I have an active adult cat who enjoys a good Flight Club as much as the next feline, but I was thinking of serving this al fresco now that the weather is getting nicer. Not only does it up the challenge factor for him, but he also gets an accompanying mixed greens salad this way. And then when he inevitably regurgitates the salad (as well as the Flight Club and any linger kibble), the dog then gets a tasty meal as well. Everybody wins.
… and then the dog makes a further contribution, fertilizing the grass and attracting flies for additional servings of Flight Club. That’s a great example of holistic sustainability. You’re an inspiration to us all.
If you have a sluggish cat should you start wuth a weakened fly?
A weakened fly (I keep wanting to say “weekend fly”) might not attract the cat’s attention. I would suggest using a normal fly, but a smaller space, such as the interior of a small bathroom.
I wish someone would take this much effort to prepare my meals. But without the fly, of course.
Hmmm. Kinetic recipes for herbivores are a little more challenging.

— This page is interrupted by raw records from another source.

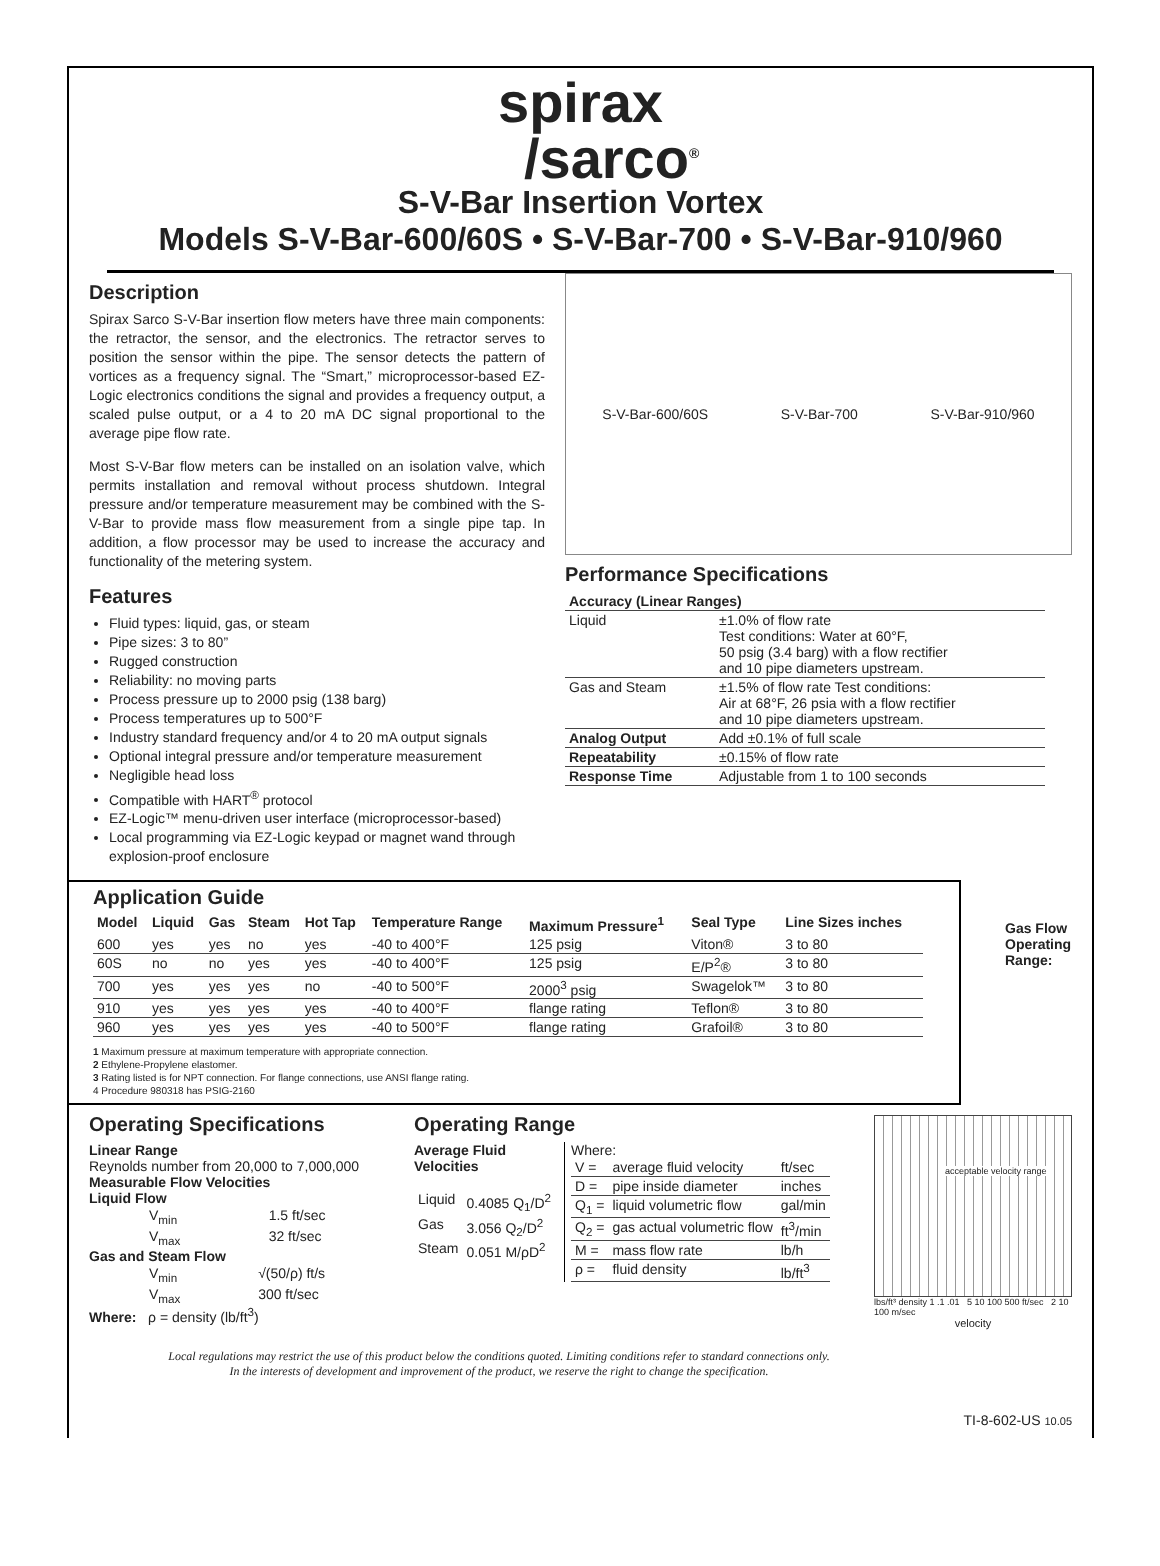spirax
/sarco<sup>®</sup>
S-V-Bar Insertion Vortex
Models S-V-Bar-600/60S • S-V-Bar-700 • S-V-Bar-910/960
Description
Spirax Sarco S-V-Bar insertion flow meters have three main components: the retractor, the sensor, and the electronics. The retractor serves to position the sensor within the pipe. The sensor detects the pattern of vortices as a frequency signal. The “Smart,” microprocessor-based EZ-Logic electronics conditions the signal and provides a frequency output, a scaled pulse output, or a 4 to 20 mA DC signal proportional to the average pipe flow rate.
Most S-V-Bar flow meters can be installed on an isolation valve, which permits installation and removal without process shutdown. Integral pressure and/or temperature measurement may be combined with the S-V-Bar to provide mass flow measurement from a single pipe tap. In addition, a flow processor may be used to increase the accuracy and functionality of the metering system.
Features
Fluid types: liquid, gas, or steam
Pipe sizes: 3 to 80”
Rugged construction
Reliability: no moving parts
Process pressure up to 2000 psig (138 barg)
Process temperatures up to 500°F
Industry standard frequency and/or 4 to 20 mA output signals
Optional integral pressure and/or temperature measurement
Negligible head loss
Compatible with HART<sup>®</sup> protocol
EZ-Logic™ menu-driven user interface (microprocessor-based)
Local programming via EZ-Logic keypad or magnet wand through explosion-proof enclosure
S-V-Bar-600/60S S-V-Bar-700 S-V-Bar-910/960
Performance Specifications
| Accuracy (Linear Ranges) | |
| Liquid | ±1.0% of flow rate Test conditions: Water at 60°F, 50 psig (3.4 barg) with a flow rectifier and 10 pipe diameters upstream. |
| Gas and Steam | ±1.5% of flow rate Test conditions: Air at 68°F, 26 psia with a flow rectifier and 10 pipe diameters upstream. |
| Analog Output | Add ±0.1% of full scale |
| Repeatability | ±0.15% of flow rate |
| Response Time | Adjustable from 1 to 100 seconds |
Application Guide
| Model | Liquid | Gas | Steam | Hot Tap | Temperature Range | Maximum Pressure<sup>1</sup> | Seal Type | Line Sizes inches |
| --- | --- | --- | --- | --- | --- | --- | --- | --- |
| 600 | yes | yes | no | yes | -40 to 400°F | 125 psig | Viton® | 3 to 80 |
| 60S | no | no | yes | yes | -40 to 400°F | 125 psig | E/P<sup>2</sup>® | 3 to 80 |
| 700 | yes | yes | yes | no | -40 to 500°F | 2000<sup>3</sup> psig | Swagelok™ | 3 to 80 |
| 910 | yes | yes | yes | yes | -40 to 400°F | flange rating | Teflon® | 3 to 80 |
| 960 | yes | yes | yes | yes | -40 to 500°F | flange rating | Grafoil® | 3 to 80 |
1 Maximum pressure at maximum temperature with appropriate connection.
2 Ethylene-Propylene elastomer.
3 Rating listed is for NPT connection. For flange connections, use ANSI flange rating.
4 Procedure 980318 has PSIG-2160
Gas Flow
Operating
Range:
Operating Specifications
Linear Range
Reynolds number from 20,000 to 7,000,000
Measurable Flow Velocities
Liquid Flow
| V<sub>min</sub> | 1.5 ft/sec |
| V<sub>max</sub> | 32 ft/sec |
Gas and Steam Flow
| V<sub>min</sub> | √(50/ρ) ft/s |
| V<sub>max</sub> | 300 ft/sec |
Where: ρ = density (lb/ft<sup>3</sup>)
Operating Range
Average Fluid Velocities
| Liquid | 0.4085 Q<sub>1</sub>/D<sup>2</sup> |
| Gas | 3.056 Q<sub>2</sub>/D<sup>2</sup> |
| Steam | 0.051 M/ρD<sup>2</sup> |
Where:
| V = | average fluid velocity | ft/sec |
| D = | pipe inside diameter | inches |
| Q<sub>1</sub> = | liquid volumetric flow | gal/min |
| Q<sub>2</sub> = | gas actual volumetric flow | ft<sup>3</sup>/min |
| M = | mass flow rate | lb/h |
| ρ = | fluid density | lb/ft<sup>3</sup> |
acceptable velocity range
lbs/ft³ density 1 .1 .01 5 10 100 500 ft/sec 2 10 100 m/sec
velocity
Local regulations may restrict the use of this product below the conditions quoted. Limiting conditions refer to standard connections only.
In the interests of development and improvement of the product, we reserve the right to change the specification.
TI-8-602-US 10.05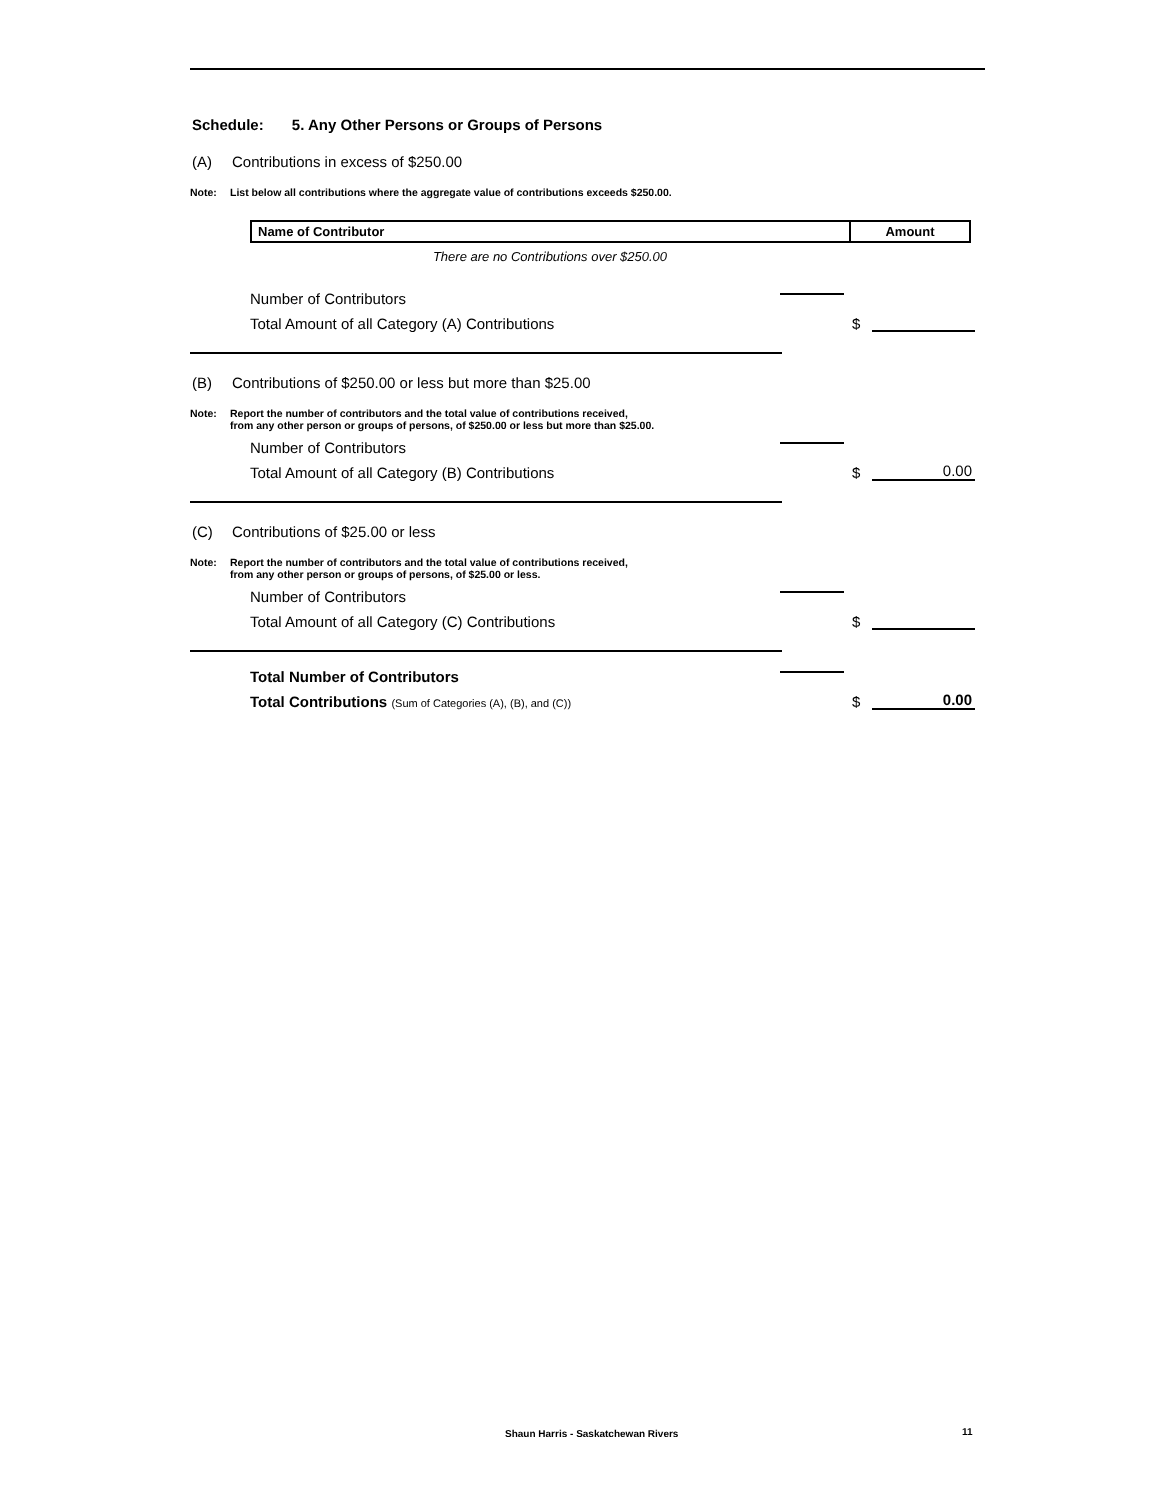Schedule: 5. Any Other Persons or Groups of Persons
(A) Contributions in excess of $250.00
Note: List below all contributions where the aggregate value of contributions exceeds $250.00.
| Name of Contributor | Amount |
| --- | --- |
There are no Contributions over $250.00
Number of Contributors
Total Amount of all Category (A) Contributions $
(B) Contributions of $250.00 or less but more than $25.00
Note: Report the number of contributors and the total value of contributions received,
from any other person or groups of persons, of $250.00 or less but more than $25.00.
Number of Contributors
Total Amount of all Category (B) Contributions $ 0.00
(C) Contributions of $25.00 or less
Note: Report the number of contributors and the total value of contributions received,
from any other person or groups of persons, of $25.00 or less.
Number of Contributors
Total Amount of all Category (C) Contributions $
Total Number of Contributors
Total Contributions (Sum of Categories (A), (B), and (C)) $ 0.00
Shaun Harris - Saskatchewan Rivers
11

I consulted my veterinarian about whether my cat could eat flies. He wanted to see the fly first, so I caught one and showed it to him. He said the fly was okay to eat, but after spending so much time with the fly, I became attached and couldn’t eat it.
It’s actually good that you couldn’t bring yourself to eat the fly, because then your cat would have missed out on Flight Club. But don’t worry — you can keep both your fly and your cat happy by taking these two simple steps:
1. Take the fly to work with you; this way, it will remain a safe distance from your cat, but you’ll still be able to spend several hours with it each day (unless you work from home, in which case you’ll need to keep the fly in the garage or possibly rent an apartment for it).
2. Find out which of the other flies is your fly’s worst enemy. Catch that fly and use it for Flight Club.
For the first few lines I was wondering what Fight Club meals would be like and imagine Brad Pitt as maybe one of the ingredients…then I noticed the “l” in Fight :P
I’m thinking that the Canine Flight Club meal might get a messier..;)
The second rule of Flight Club is: don’t leave out any of the letters of “Flight Club”.